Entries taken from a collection
-- Opening Marker --
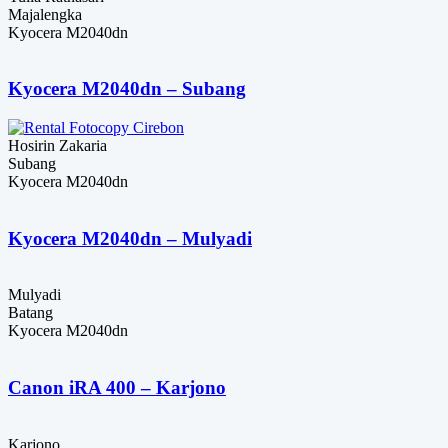
Majalengka
Kyocera M2040dn
Kyocera M2040dn – Subang
Hosirin Zakaria
Subang
Kyocera M2040dn
Kyocera M2040dn – Mulyadi
Mulyadi
Batang
Kyocera M2040dn
Canon iRA 400 – Karjono
Karjono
-- Closing Marker --
PROMPT ::
All of the data must be set down exactly, with no pictures included.

YOUR SOLUTION ::
Majalengka
Kyocera M2040dn
Kyocera M2040dn – Subang
Hosirin Zakaria
Subang
Kyocera M2040dn
Kyocera M2040dn – Mulyadi
Mulyadi
Batang
Kyocera M2040dn
Canon iRA 400 – Karjono
Karjono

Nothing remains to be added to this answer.